In her hearings this week, Barrett established a new pattern of silence as she declined to reveal her view on the Griswold privacy precedent. She did say the 1965 case was, "very, very, very, very, very, very unlikely to go anywhere." That's because, she said, it is "unthinkable that any legislature would pass such a law" against the use of birth control.

Originalism, voting and regulations

Barrett has been clear about her originalist views of the Constitution, grounding her interpretations of the law in the framers' 18th century views. She was equally clear in her refusal to elaborate on how her originalist interpretations would play out. And she resisted more than past nominees to offer even general principles of law.

Yet her silence in particular areas may have been revealing, not only on constitutional privacy.

Repeatedly pressed to acknowledge that voter discrimination based on race still exists, she demurred. She may have wanted to avoid comment on federal protections for voting rights -- a hot topic at the high court -- but she was being asked to express mere agreement with Roberts' statement about lingering voter bias

As Roberts in 2013 had led the majority to a narrow construction of the 1965 Voting Rights Act, saying different treatment for states with a history of discrimination no longer was necessary, Roberts had also asserted: "At the same time, voting discrimination still exists; no one doubts that."

Barrett declined to agree or disagree with that assertion.

"I will not comment on what any justice said in an opinion," she told California Democrat Sen. Kamala Harris, "whether an opinion is right or wrong or endorse that proposition."

To persistent replay of the Harris query on voting, Barrett said she would agree that general racial bias still exists, but she would not comment on discrimination at the polls that has been a national concern. "I'm not going to express an opinion because these are very charged issues," she said.

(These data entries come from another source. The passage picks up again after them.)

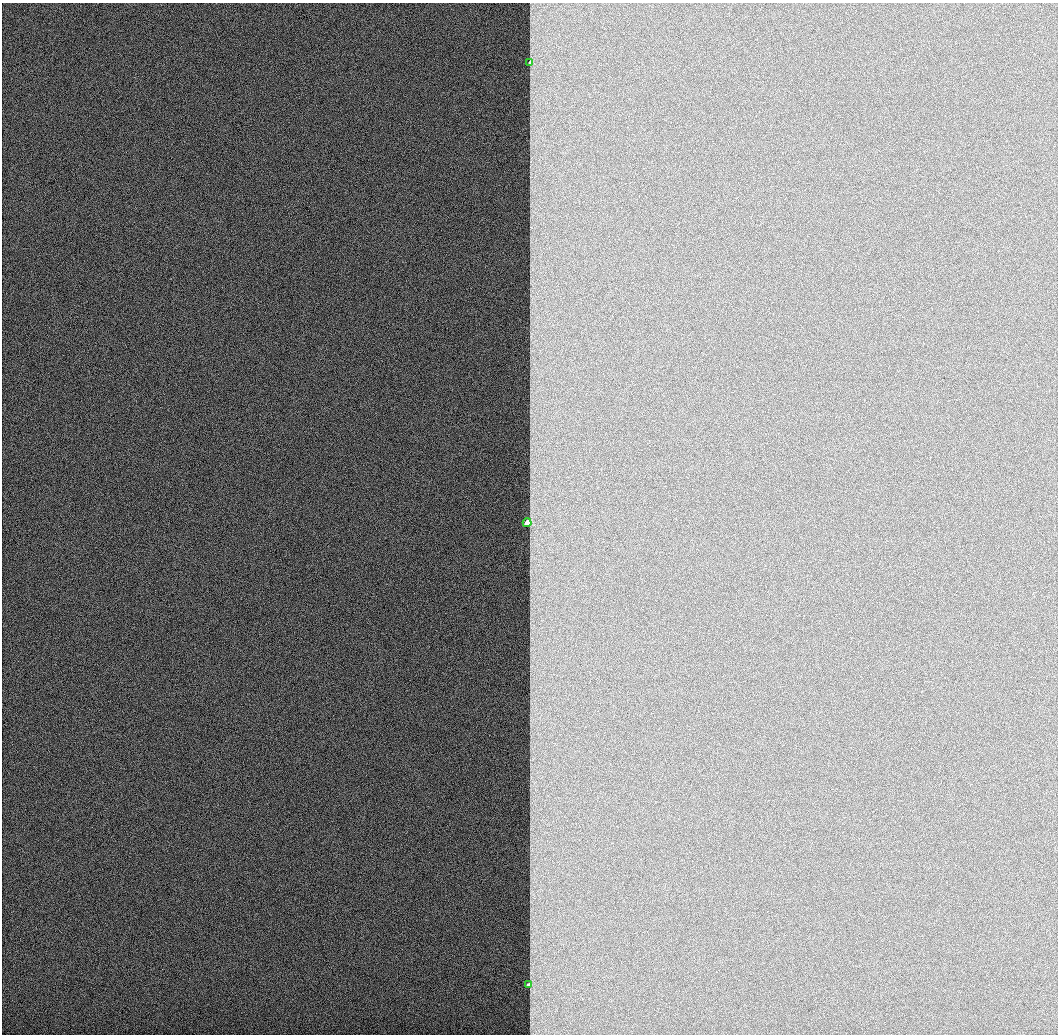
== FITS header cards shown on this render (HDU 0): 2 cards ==
NAXIS1  =                 1056 / Length of Axis 1 (Serial)
NAXIS2  =                 1032 / Length of Axis 2 (Parallel)

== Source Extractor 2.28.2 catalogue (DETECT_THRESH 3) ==
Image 1056 x 1032 px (HDU 0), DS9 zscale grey, 1 PNG px = 1 image px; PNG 1060 x 1036 px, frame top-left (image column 1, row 1032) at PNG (2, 3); each listed source drawn as its Kron ellipse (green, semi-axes under 4 px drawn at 4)
Background 517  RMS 2.9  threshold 8.62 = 3 sigma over >= 5 px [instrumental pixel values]
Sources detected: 3; all 3 listed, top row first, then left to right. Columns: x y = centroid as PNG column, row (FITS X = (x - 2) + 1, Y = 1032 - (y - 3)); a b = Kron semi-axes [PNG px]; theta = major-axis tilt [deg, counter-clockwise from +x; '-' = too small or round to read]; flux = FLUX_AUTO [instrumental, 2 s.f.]
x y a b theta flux
530 63 3 2 - 230
527 523 4 3 - 11000
528 985 3 3 - 480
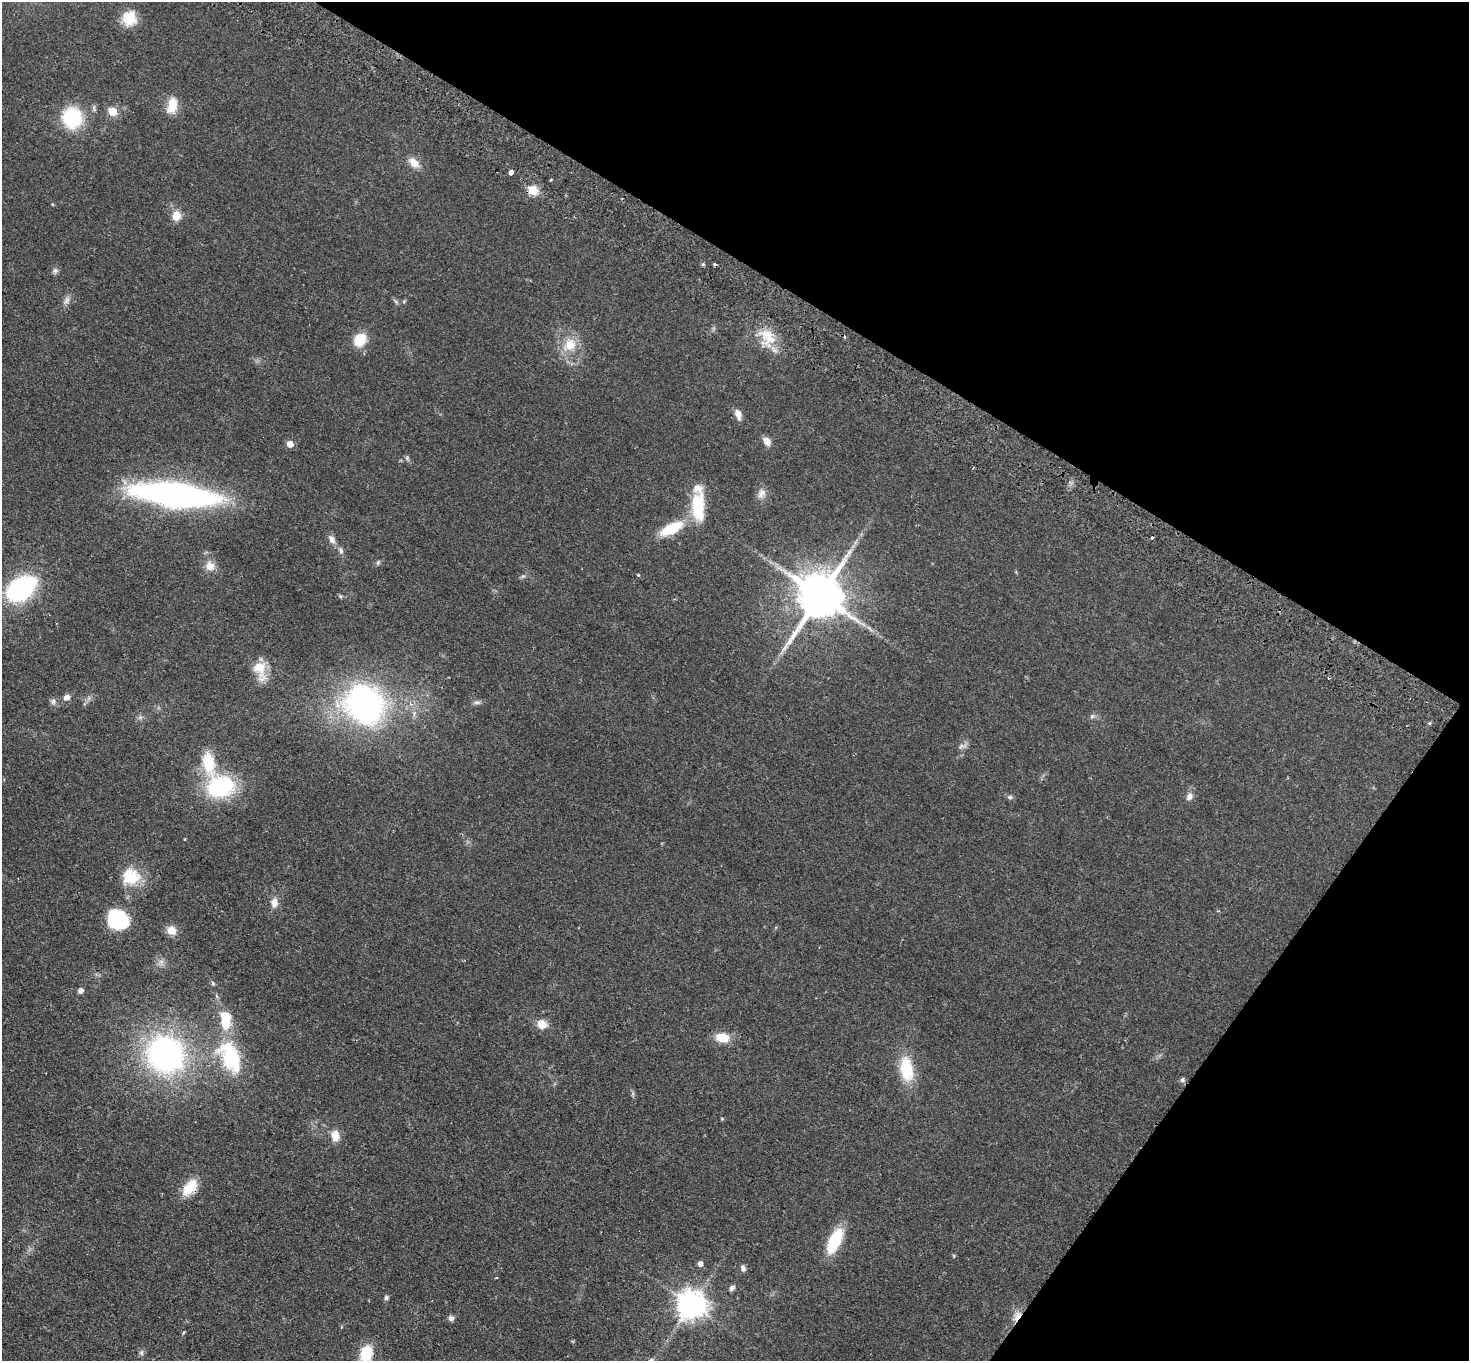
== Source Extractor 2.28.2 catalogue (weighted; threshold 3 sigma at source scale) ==
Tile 8 of 4 x 4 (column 4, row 2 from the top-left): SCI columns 4438-5904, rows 2918-4276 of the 5938 x 5974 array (HDU 1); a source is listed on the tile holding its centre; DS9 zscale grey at full resolution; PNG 1471 x 1363 px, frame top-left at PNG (2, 2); no overlay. Shown black and unused: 28% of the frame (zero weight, under 2 of 3 exposures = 3% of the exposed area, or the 3 px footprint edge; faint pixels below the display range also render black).
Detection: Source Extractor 2.28.2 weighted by HDU 2 'WHT'; one run over the whole footprint, this tile lists its part. Background 0.0594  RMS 0.007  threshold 0.0316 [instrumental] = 3 sigma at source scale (4.5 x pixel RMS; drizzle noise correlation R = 1.50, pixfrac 1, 0.05/0.05 arcsec/px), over >= 5 px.
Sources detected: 78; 1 inside a brighter object's white glare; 4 cosmic-ray / hot-pixel residue — not listed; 2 inside a brighter listed object's ellipse — not listed separately; the other 71 listed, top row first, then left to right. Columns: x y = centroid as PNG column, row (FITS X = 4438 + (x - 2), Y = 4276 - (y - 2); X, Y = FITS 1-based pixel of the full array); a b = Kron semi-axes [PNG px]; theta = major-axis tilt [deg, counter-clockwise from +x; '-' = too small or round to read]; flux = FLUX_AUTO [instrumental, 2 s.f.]
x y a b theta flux
129 18 17 15 87 14
172 105 19 11 78 12
112 111 5 5 - 20
72 118 15 14 - 55
414 163 16 9 -39 6.5
511 172 4 3 - 13
532 190 5 5 - 38
52 204 4 3 - 0.59
176 216 11 10 - 7.8
55 270 8 7 - 1.9
66 300 13 7 58 3.2
404 301 5 4 - 0.83
396 302 10 4 -50 1.3
768 337 26 19 -72 17
360 340 12 10 59 18
570 345 18 14 38 13
738 414 12 7 -71 4.9
767 441 12 8 -54 4.2
290 444 5 5 - 9.1
407 458 7 5 -89 1.4
762 494 14 9 54 4.1
175 495 55 15 -6 370
698 506 25 11 -88 36
671 528 33 13 26 22
332 539 11 7 -62 4
341 551 11 6 -70 2.2
378 562 6 5 - 1.2
210 566 13 12 - 6.3
638 575 3 3 - 0.75
20 589 24 16 36 100
820 595 14 12 56 3400
340 596 6 5 - 0.99
870 628 11 3 -55 1.5
259 667 18 17 - 13
67 697 9 7 14 2.9
53 701 8 7 - 2.1
477 702 10 5 0 1.9
364 704 30 25 -51 240
1092 716 6 5 - 1.4
962 746 14 5 9 2.3
208 763 27 14 -78 23
221 786 24 19 18 67
1189 796 11 8 58 3.4
1010 797 7 5 -2 1.4
131 877 24 22 2 21
274 902 12 8 87 5
118 919 23 18 -34 41
171 930 13 11 -39 6.2
213 983 6 4 -68 1.1
80 990 5 5 - 3.5
225 1020 18 10 -88 22
542 1024 11 9 -29 8.1
722 1038 13 9 -5 13
165 1054 32 29 -39 180
231 1057 30 28 -10 36
906 1069 27 14 -81 28
1182 1080 7 6 - 1.6
722 1119 5 3 - 0.57
335 1136 12 9 -82 7.3
190 1187 22 12 50 15
835 1241 24 10 64 35
700 1264 5 5 - 3.9
743 1268 9 6 -71 2.3
732 1288 8 6 45 2
386 1297 7 6 - 1.3
691 1305 9 9 - 900
1017 1316 14 8 66 6
451 1318 7 6 - 2.3
184 1332 5 3 - 0.65
141 1353 8 5 84 1.6
366 1353 17 12 72 20
Overlapping masked pixels (flux is a lower limit): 3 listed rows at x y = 511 172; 190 1187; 1017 1316
Isophote crosses this tile's border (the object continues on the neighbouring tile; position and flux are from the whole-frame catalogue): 1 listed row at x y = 366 1353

She also begged off questions about what constitutes illegal voter intimidation.

Separately, Barrett did not acknowledge concerns over the climate crisis. "I've read things about climate change," she told Louisiana Republican Sen. John Kennedy. "I would not say that I have firm views on it."

Later, in follow-up questioning from Harris, Barrett said, "If a case comes before me involving environmental regulation, I will certainly apply all applicable law deferring when the law requires me to. ... The Administrative Procedure Act does require courts to defer to agency fact-finding and to agency regulation when supported by substantial evidence."

Trump and his legal team have looked for judicial candidates who would curb regulatory power. They say government has grown too big and encroaches on business and individual activities.

Graham defended Barrett's limited answers in testimony, saying she was adhering to the practice of past nominees to the high court. Acknowledging that Ginsburg had revealed her views regarding abortion rights in her 1993 hearings, Graham said Ginsburg "embraced the pro-choice point of view."

But Graham added, "That's not being candid about the law. That's candid about who you are. It's clear to everybody watching these hearings that you and your family are pro-life, that you are a practicing Catholic, and you adhere to the tenets of your faith."